_WHAT YOU ARE ASKED TO DO_
Render every line of the items below as a JSON list of strings, one string per line, leaving out blank lines.

_RECORDS TO USE_
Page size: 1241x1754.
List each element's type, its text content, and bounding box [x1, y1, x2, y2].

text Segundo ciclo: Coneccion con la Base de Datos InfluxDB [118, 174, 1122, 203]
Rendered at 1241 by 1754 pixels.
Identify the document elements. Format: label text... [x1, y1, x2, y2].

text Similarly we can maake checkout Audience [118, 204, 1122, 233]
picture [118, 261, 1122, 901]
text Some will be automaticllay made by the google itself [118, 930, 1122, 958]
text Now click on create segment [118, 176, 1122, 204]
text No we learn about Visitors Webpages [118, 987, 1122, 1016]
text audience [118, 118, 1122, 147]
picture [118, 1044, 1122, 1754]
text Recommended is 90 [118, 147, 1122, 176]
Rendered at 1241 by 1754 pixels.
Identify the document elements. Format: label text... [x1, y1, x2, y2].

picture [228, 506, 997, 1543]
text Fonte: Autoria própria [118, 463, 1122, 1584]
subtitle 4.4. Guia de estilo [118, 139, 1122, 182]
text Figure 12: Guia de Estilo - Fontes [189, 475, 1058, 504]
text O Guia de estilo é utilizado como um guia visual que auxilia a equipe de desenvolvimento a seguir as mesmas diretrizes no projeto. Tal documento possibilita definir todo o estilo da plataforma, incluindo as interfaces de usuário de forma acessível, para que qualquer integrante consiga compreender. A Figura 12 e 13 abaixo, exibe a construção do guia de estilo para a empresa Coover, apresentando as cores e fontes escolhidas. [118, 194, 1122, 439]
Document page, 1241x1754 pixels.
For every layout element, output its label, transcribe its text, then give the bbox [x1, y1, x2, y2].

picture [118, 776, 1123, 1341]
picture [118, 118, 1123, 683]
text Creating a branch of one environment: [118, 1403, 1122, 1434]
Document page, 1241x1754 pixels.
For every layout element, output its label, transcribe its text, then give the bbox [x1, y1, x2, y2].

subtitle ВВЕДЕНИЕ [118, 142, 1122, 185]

_REPLY_
[
  "Page size: 1241x1754.",
  "List each element's type, its text content, and bounding box [x1, y1, x2, y2].",
  "text Segundo ciclo: Coneccion con la Base de Datos InfluxDB [118, 174, 1122, 203]",
  "Rendered at 1241 by 1754 pixels.",
  "Identify the document elements. Format: label text... [x1, y1, x2, y2].",
  "text Similarly we can maake checkout Audience [118, 204, 1122, 233]",
  "picture [118, 261, 1122, 901]",
  "text Some will be automaticllay made by the google itself [118, 930, 1122, 958]",
  "text Now click on create segment [118, 176, 1122, 204]",
  "text No we learn about Visitors Webpages [118, 987, 1122, 1016]",
  "text audience [118, 118, 1122, 147]",
  "picture [118, 1044, 1122, 1754]",
  "text Recommended is 90 [118, 147, 1122, 176]",
  "Rendered at 1241 by 1754 pixels.",
  "Identify the document elements. Format: label text... [x1, y1, x2, y2].",
  "picture [228, 506, 997, 1543]",
  "text Fonte: Autoria própria [118, 463, 1122, 1584]",
  "subtitle 4.4. Guia de estilo [118, 139, 1122, 182]",
  "text Figure 12: Guia de Estilo - Fontes [189, 475, 1058, 504]",
  "text O Guia de estilo é utilizado como um guia visual que auxilia a equipe de desenvolvimento a seguir as mesmas diretrizes no projeto. Tal documento possibilita definir todo o estilo da plataforma, incluindo as interfaces de usuário de forma acessível, para que qualquer integrante consiga compreender. A Figura 12 e 13 abaixo, exibe a construção do guia de estilo para a empresa Coover, apresentando as cores e fontes escolhidas. [118, 194, 1122, 439]",
  "Document page, 1241x1754 pixels.",
  "For every layout element, output its label, transcribe its text, then give the bbox [x1, y1, x2, y2].",
  "picture [118, 776, 1123, 1341]",
  "picture [118, 118, 1123, 683]",
  "text Creating a branch of one environment: [118, 1403, 1122, 1434]",
  "Document page, 1241x1754 pixels.",
  "For every layout element, output its label, transcribe its text, then give the bbox [x1, y1, x2, y2].",
  "subtitle ВВЕДЕНИЕ [118, 142, 1122, 185]"
]